Structuration du manuscrit (1)

Le manuscrit scientifique est un support de communication qui doit assurer un transfert de connaissance de l'auteur aux lecteurs.
Nous parlons bien ici de la connaissance scientifique, qui sera défini de manière formelle ultérieurement. Cette connaissance ne peut être transférée correctement si nous ne respectons pas certaines conditions et contraintes.
En plus de la clarté d'expression, du respect des règles d'orthographe, de grammaire et de conjugaison, la structure des idées et du manuscrit joue un rôle primordial dans la facilitation du transfert des idées, et dans la garantie de l'exactitude et de la conformité de ce transfert aux intentions du lecteur.
Nous pouvons distinguer deux types de structuration:
  • La structuration explicite souvent imposée par une forme canonique définie par convention. Cette forme inclut des parties générales communes à toutes les disciplines telles que l'introduction, la conclusion, le résumé. Comme elle peut inclure des parties spécifiques à chaque discipline telles que la méthode, les outils, les résultats, la discussion.

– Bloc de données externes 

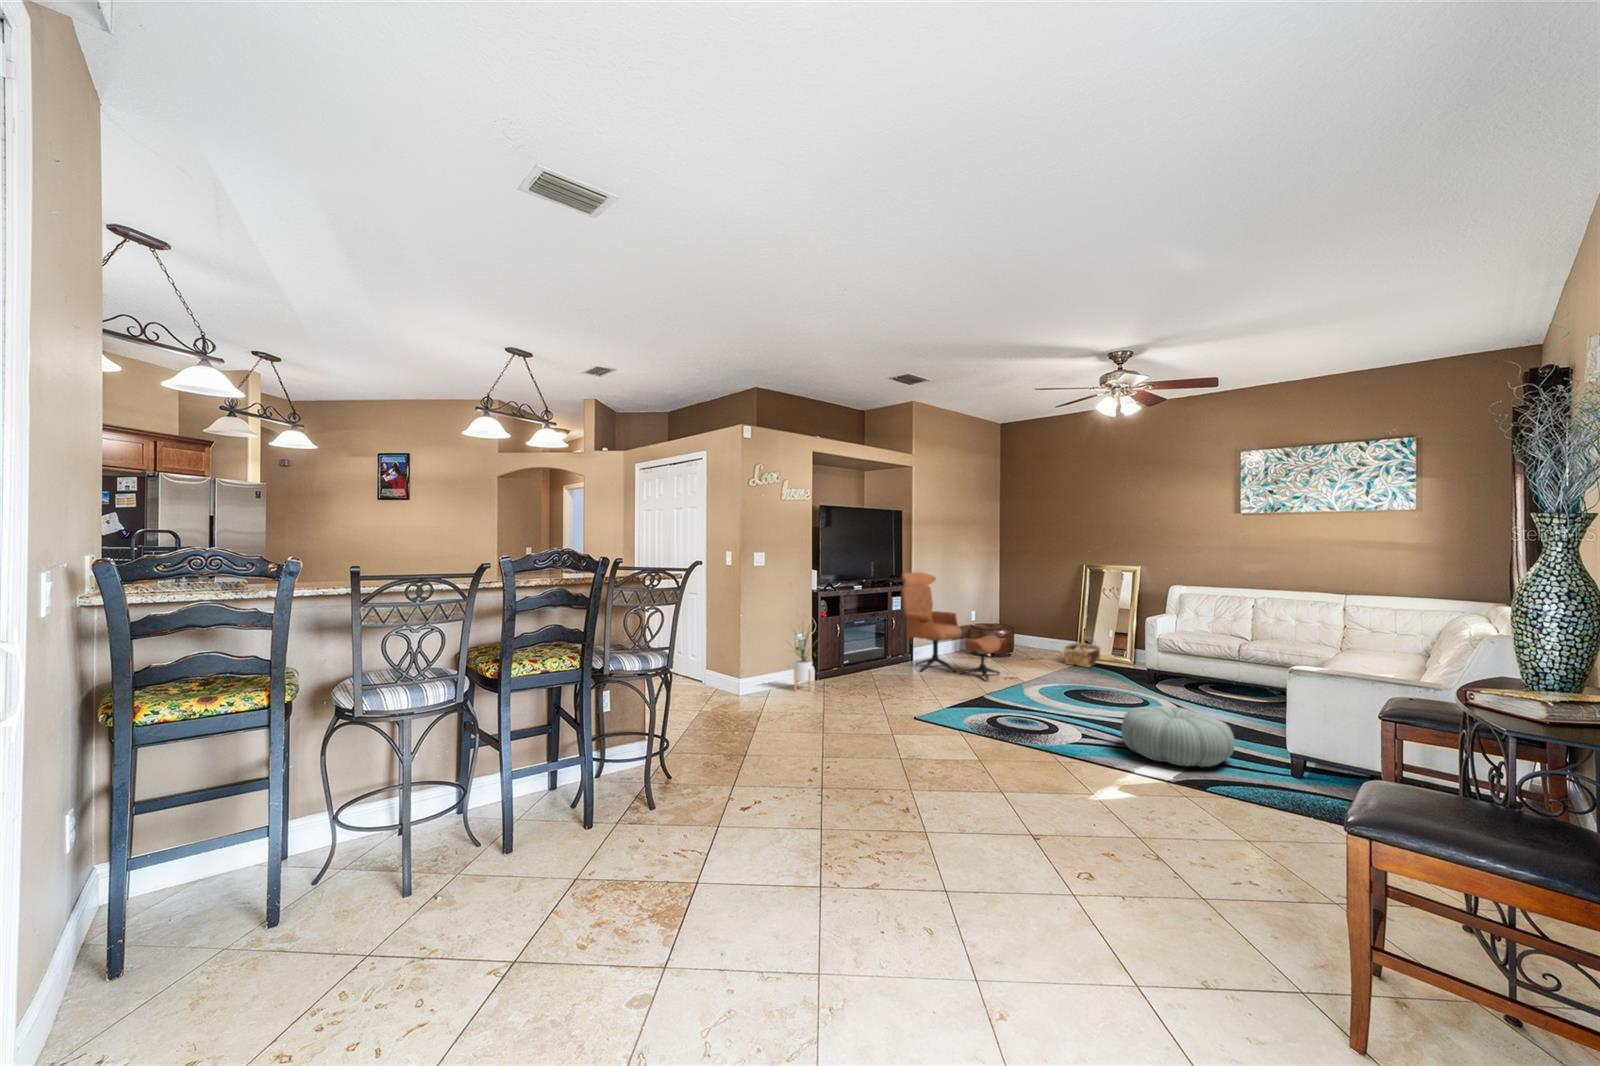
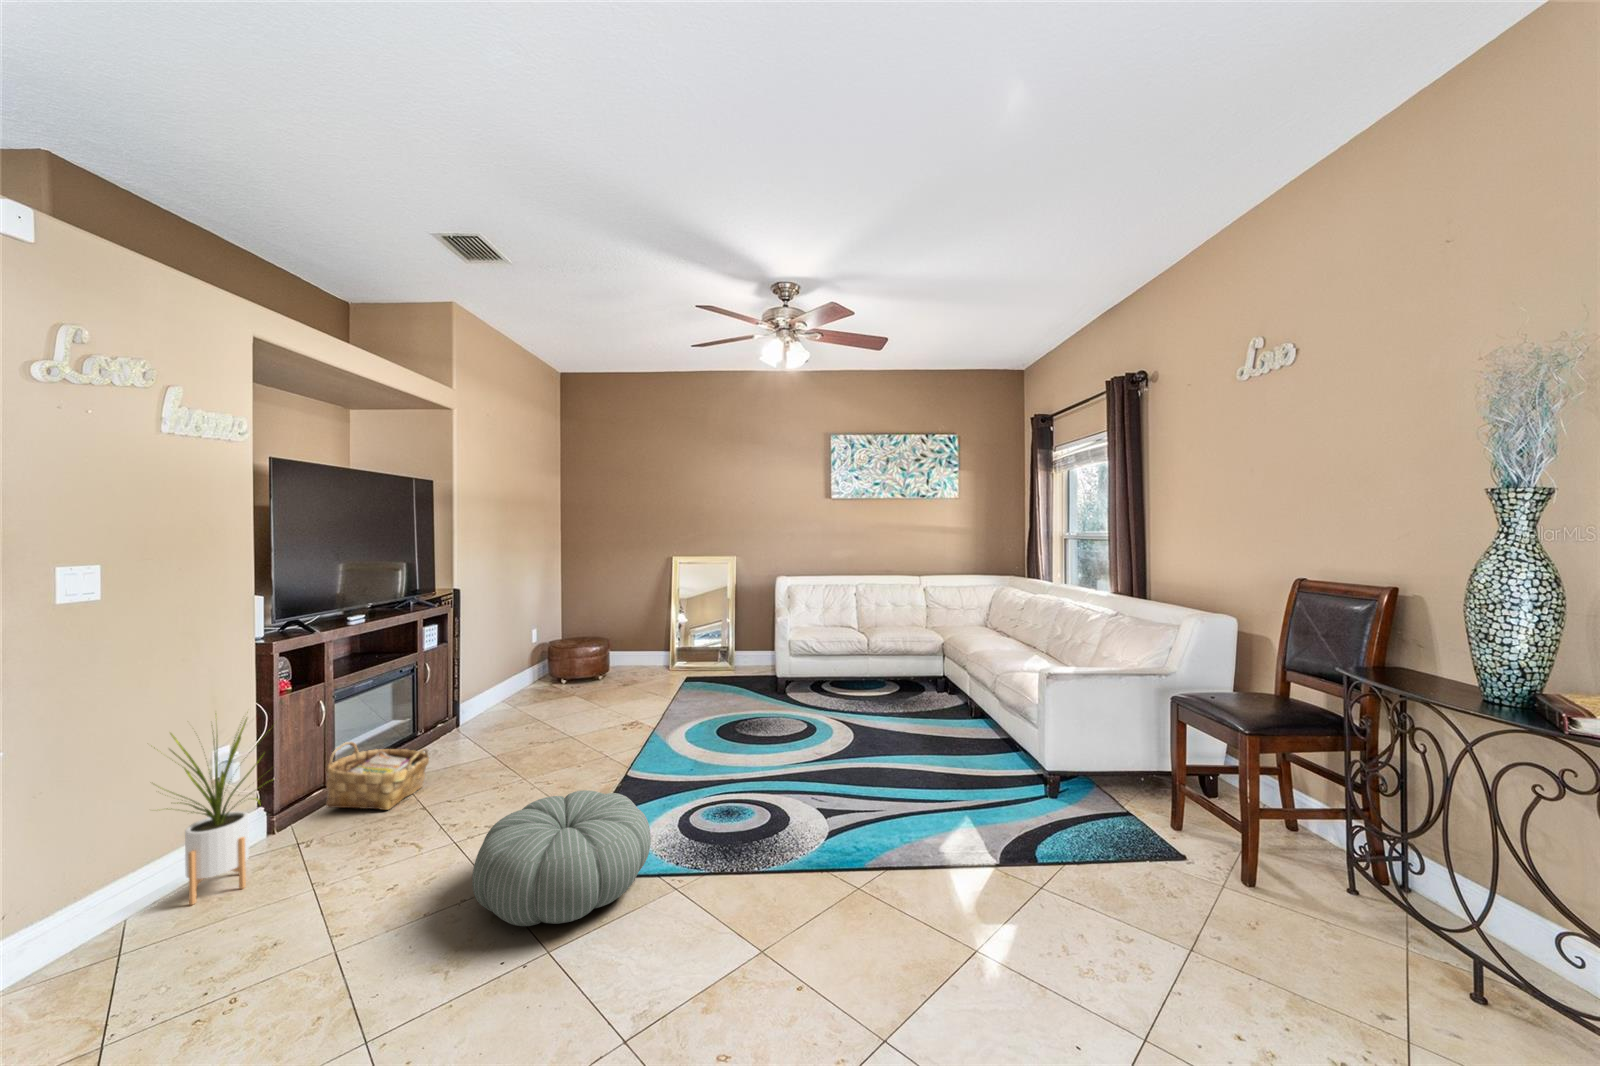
lounge chair: present [901,572,1001,680] -> none [444,579,613,743]
woven basket: present [1064,638,1100,667] -> present [325,742,429,810]
pouf: present [1121,706,1235,767] -> present [472,790,651,926]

  • La structuration implicite, qui est souvent manquée dans les écrits, et à laquelle nous prêtons souvent peu d'attention. C'est cette structuration, que nous pouvons qualifier de logique, ou encore sémantique, car elle doit être établie non pas au niveau de la rédaction elle-même, mais plus tôt, au niveau abstrait, de réflexion, et de préparation du manuscrit.
Dans la suite des articles, j'essaierai de détailler plus ces deux types de structuration, en vous procurant quelques heuristiques qui pourront vous aider à mieux structurer vos textes sur les deux plans.